▸ Task to complete: Look through the data below for the line with "neck: (81, 121)" and the line with "left back paw: (160, 181)", then output those two and all lines in between, exactly as written.

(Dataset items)
<<<<
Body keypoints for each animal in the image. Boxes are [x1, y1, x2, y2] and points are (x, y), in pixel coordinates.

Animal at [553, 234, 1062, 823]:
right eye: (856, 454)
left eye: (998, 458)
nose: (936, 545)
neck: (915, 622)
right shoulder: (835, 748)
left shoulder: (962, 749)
>>>>
<<<<
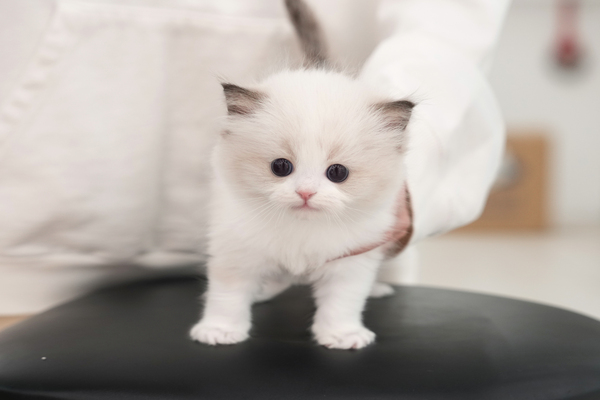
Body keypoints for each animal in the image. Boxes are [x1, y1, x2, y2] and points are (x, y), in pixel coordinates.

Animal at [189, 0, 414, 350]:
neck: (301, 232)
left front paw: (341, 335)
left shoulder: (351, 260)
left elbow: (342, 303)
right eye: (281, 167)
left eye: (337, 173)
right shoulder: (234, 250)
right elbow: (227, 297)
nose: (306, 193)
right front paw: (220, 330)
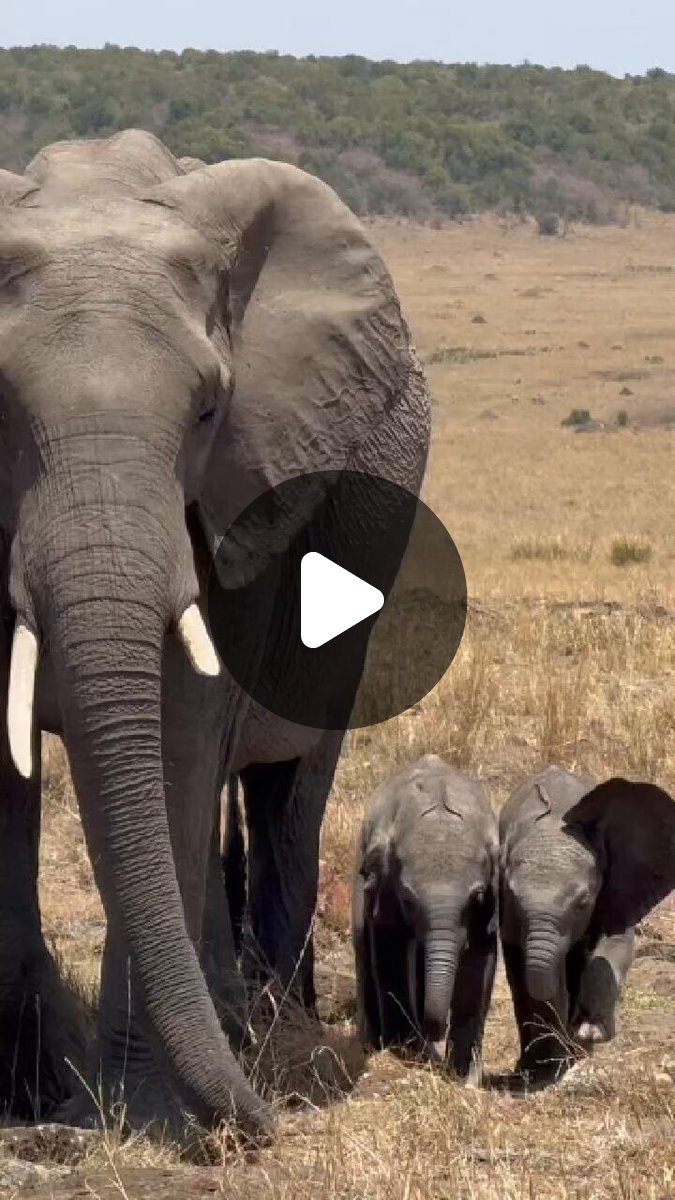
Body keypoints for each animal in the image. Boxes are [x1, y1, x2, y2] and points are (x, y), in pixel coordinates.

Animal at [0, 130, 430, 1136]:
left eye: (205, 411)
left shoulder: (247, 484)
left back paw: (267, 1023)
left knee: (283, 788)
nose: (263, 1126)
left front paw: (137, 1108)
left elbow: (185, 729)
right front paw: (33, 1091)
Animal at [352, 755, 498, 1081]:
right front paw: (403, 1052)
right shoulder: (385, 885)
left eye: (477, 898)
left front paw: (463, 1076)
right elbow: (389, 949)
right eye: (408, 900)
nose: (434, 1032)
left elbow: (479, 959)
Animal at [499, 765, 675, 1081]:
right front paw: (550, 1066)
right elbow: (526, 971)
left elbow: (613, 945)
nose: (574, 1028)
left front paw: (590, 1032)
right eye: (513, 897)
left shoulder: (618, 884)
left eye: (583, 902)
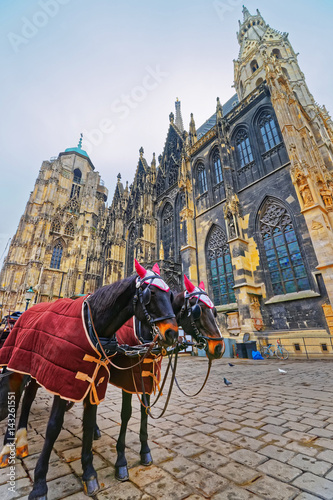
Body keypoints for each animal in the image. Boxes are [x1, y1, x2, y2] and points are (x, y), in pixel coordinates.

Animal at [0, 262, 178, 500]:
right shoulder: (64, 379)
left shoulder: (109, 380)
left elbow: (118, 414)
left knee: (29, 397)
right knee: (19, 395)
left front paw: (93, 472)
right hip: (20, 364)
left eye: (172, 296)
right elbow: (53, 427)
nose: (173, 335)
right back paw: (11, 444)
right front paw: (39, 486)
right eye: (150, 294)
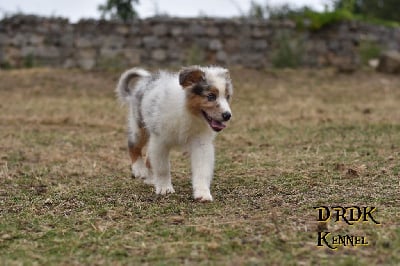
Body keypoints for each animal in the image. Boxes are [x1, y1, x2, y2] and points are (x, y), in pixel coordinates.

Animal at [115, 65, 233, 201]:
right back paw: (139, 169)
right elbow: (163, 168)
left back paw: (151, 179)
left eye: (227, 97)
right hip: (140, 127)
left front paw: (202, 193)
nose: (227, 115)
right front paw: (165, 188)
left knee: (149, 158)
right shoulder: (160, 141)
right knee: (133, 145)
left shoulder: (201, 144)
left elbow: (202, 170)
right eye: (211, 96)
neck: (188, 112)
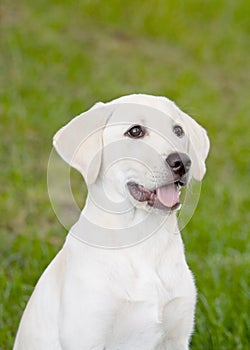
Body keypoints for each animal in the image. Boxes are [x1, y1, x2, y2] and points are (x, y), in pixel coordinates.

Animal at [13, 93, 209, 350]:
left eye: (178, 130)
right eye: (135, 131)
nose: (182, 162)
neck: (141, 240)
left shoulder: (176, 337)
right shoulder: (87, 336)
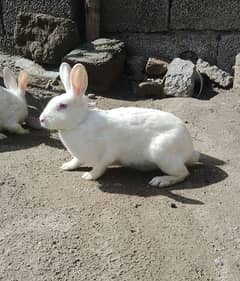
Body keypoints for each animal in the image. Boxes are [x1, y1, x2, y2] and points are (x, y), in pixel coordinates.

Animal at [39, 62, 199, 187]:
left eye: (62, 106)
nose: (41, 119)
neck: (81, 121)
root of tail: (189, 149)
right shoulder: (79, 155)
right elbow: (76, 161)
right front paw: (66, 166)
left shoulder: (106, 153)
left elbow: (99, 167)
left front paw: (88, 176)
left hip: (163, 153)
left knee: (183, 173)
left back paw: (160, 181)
>>>>
▸ Solution to the problem:
neck: (81, 121)
root of tail: (189, 149)
right shoulder: (79, 155)
right elbow: (76, 161)
right front paw: (66, 166)
left shoulder: (106, 153)
left elbow: (99, 167)
left front paw: (88, 176)
left hip: (163, 153)
left knee: (183, 173)
left back paw: (160, 181)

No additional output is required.